Sara hatte es wenigstens versucht. Sie wollte ja gern ein Ponymädchen sein wie die anderen aus ihrer Klasse, die sich von früh bis spät über Pferde unterhalten. Ponys sind OK, aber ein zweites Mal will Sara nicht auf den Ponyhof. So bleibt sie auf dem Schulhof meist allein. Der einzige Tag der Woche auf den Sara sich freut ist Mittwoch, wenn sie sich mit Tante Hulda in deren Wohngruppe trifft. Von ihrer Lieblingstante fühlt Sara sich verstanden. "Du hast so Fühlerchen auf dem Kopf. Mit denen kannst du alles fühlen, was los ist. Und dann machst du dir Gedanken darüber. Das ist genau richtig so." ermuntert Tante Hulda ihre Nichte. Saras Tante liebt schöne Wörter und schöne Erinnerungen. Die geistig behinderte Schwester von Saras Mutter fragt sofort jeden Fremden aus, was mitunter zu peinlichen Zwischenfällen führen kann. Solange Huldas Leben in festen Bahnen verläuft, ist alles gut. Aber wehe Hulda muss sich aufregen, dann wird sie richtig krank.

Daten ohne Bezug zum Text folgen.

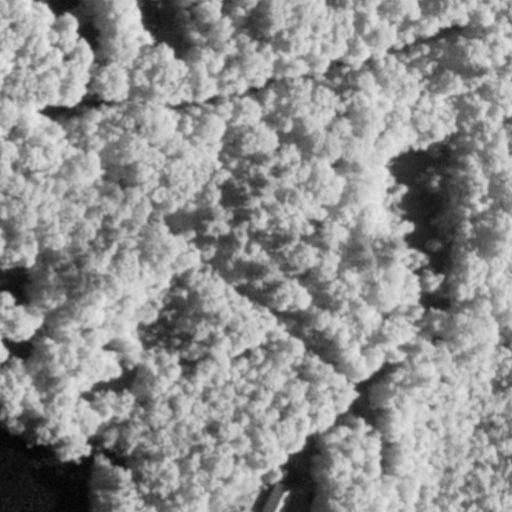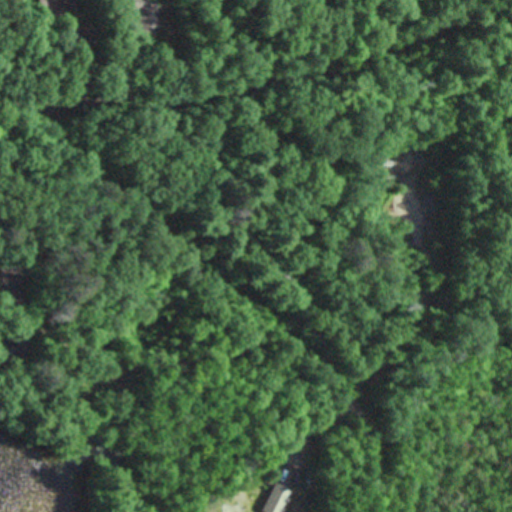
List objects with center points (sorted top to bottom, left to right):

Saras Eltern haben wenig Zeit für ihre Tochter. Die Mutter ist als Journalistin häufig beruflich unterwegs, der Vater baut von zu Hause aus Internetseiten und verbringt die meiste Zeit am Telefon. Für Mutter Liane war die Verantwortung für Hulda seit ihrer Kindheit schon immer eine Last. Sara sollte ihre Zeit mit gleichaltrigen Freundinnen verbringen und nicht mit ihrer behinderten Tante, sorgt sich Liane. Das vertraute Verhältnis zwischen ihrer Tochter und ihrer Schwester versucht Liane mit Tricks zu unterbinden, die Sara wütend machen. Auch Hulda, die sehr sensibel auf Stimmungen reagiert, merkt genau was los ist. Hulda ist behindert, aber nicht dumm. Aus Wut und Enttäuschung wird Hulda zum Wirbelsturm. Liane hat endgültig die Nase voll von den "komischen Phasen" ihrer Schwester und will Hulda in eine Wohngruppe auf dem Land verpflanzen. Das geht ja nun gar nicht! Wie soll Hulda von dort zur Arbeit in der Behindertenwerkstatt kommen - und was wird ihre aktuelle Wohngruppe ohne sie tun? Die Auswirkungen ihrer unüberlegten Aktion auf das empfindliche Gleichgewicht der Wohngruppe bekommt Liane eindrucksvoll zu spüren. Auf Sara allein lastet nun die Verantwortung, zwischen gestresster Mutter und zutiefst verletzter Lieblingstante zu vermitteln. Der einzige aus ihrer kindlichen Perspektive mögliche Ausweg aus der verfahrenen Situation scheint ziemlich verrückt. Sara und Hulda treffen auf ein paar unangepasste liebenswerte Menschen, die die Welt mit dem Blick des Künstlers wahrnehmen und Sara zeigen, wie sie für ihre eigenen Träume kämpfen kann.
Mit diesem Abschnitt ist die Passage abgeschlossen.